Brian Friel’s Molly Sweeney (1994) at Fight Path Theatre grippingly sustained narrative tension via monologues swarming with subtext. Molly (Grace Naoum), Frank (Matt Abotomey) and Rice (Yannick Lawry) swapped accounts of the latter surgically gifting the almost blind Molly some semblance of sight, the excruciating irony being that the two sighted characters’ vision was clouded by self-interest. Like much Irish theatre, the play would sink into a bog of its own brooding were it not buoyed by humour, and were the two men not so warm-hearted, despite their gaping fault-lines. All three performances in Hailey McQueen Clock & Spiel production were exceptional. Perhaps the ending could have been more emotionally telling, but Friel’s art transcends the vulgar world of pulling heartstrings by numbers, and all involved profoundly grasped the great writer’s harrowing intent.

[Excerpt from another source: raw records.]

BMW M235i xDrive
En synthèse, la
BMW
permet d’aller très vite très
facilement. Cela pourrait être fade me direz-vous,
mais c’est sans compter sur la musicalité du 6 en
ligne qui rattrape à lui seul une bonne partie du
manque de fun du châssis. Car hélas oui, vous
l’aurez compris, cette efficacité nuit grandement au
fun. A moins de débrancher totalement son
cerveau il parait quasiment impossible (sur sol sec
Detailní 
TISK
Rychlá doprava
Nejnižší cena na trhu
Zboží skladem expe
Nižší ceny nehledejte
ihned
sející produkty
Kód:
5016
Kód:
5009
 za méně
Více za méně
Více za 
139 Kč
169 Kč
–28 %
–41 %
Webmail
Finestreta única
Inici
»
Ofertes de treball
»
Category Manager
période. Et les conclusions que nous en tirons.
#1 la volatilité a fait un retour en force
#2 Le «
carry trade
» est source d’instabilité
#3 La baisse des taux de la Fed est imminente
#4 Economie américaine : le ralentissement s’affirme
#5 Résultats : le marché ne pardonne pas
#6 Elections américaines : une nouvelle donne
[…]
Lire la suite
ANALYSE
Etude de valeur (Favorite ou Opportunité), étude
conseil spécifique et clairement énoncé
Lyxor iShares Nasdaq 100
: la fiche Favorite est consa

Eryn Jean Norvill (and top). Photos: Dan Boud

Had one wondered how STC artistic director Kip Williams spent the pandemic (other than trying to keep a flagship company alive), the answer exploded in our faces the night The Picture of Dorian Gray opened. Video has been infiltrating our stages for some years, often feeling like a gimmick, but as a solution to adapting Oscar Wilde’s story of a portrait that ages while its subject retains eternal youth, it was ingenious. In echoing social media’s shameless narcissism, the screens’ content and the live videoing process actually enhanced the production’s theatricality. Eryn Jean Norvill played all 26 roles: some live, and some pre-recorded versions of herself on moving screens, with whom, in a blaze of technological virtuosity, she interacted. Norvill’s sonorous voice knitted with Wilde’s opulent language, and her characters were so rounded and real you could almost smell them. She, Williams and the brilliant design and technical teams brought Wilde’s tale to throbbing, violent, beautiful, disturbing and magical life. Still playing, this is a theatrical coup to rival the best of Robert Lepage or Complicite, and you’ll kick yourself if you miss it.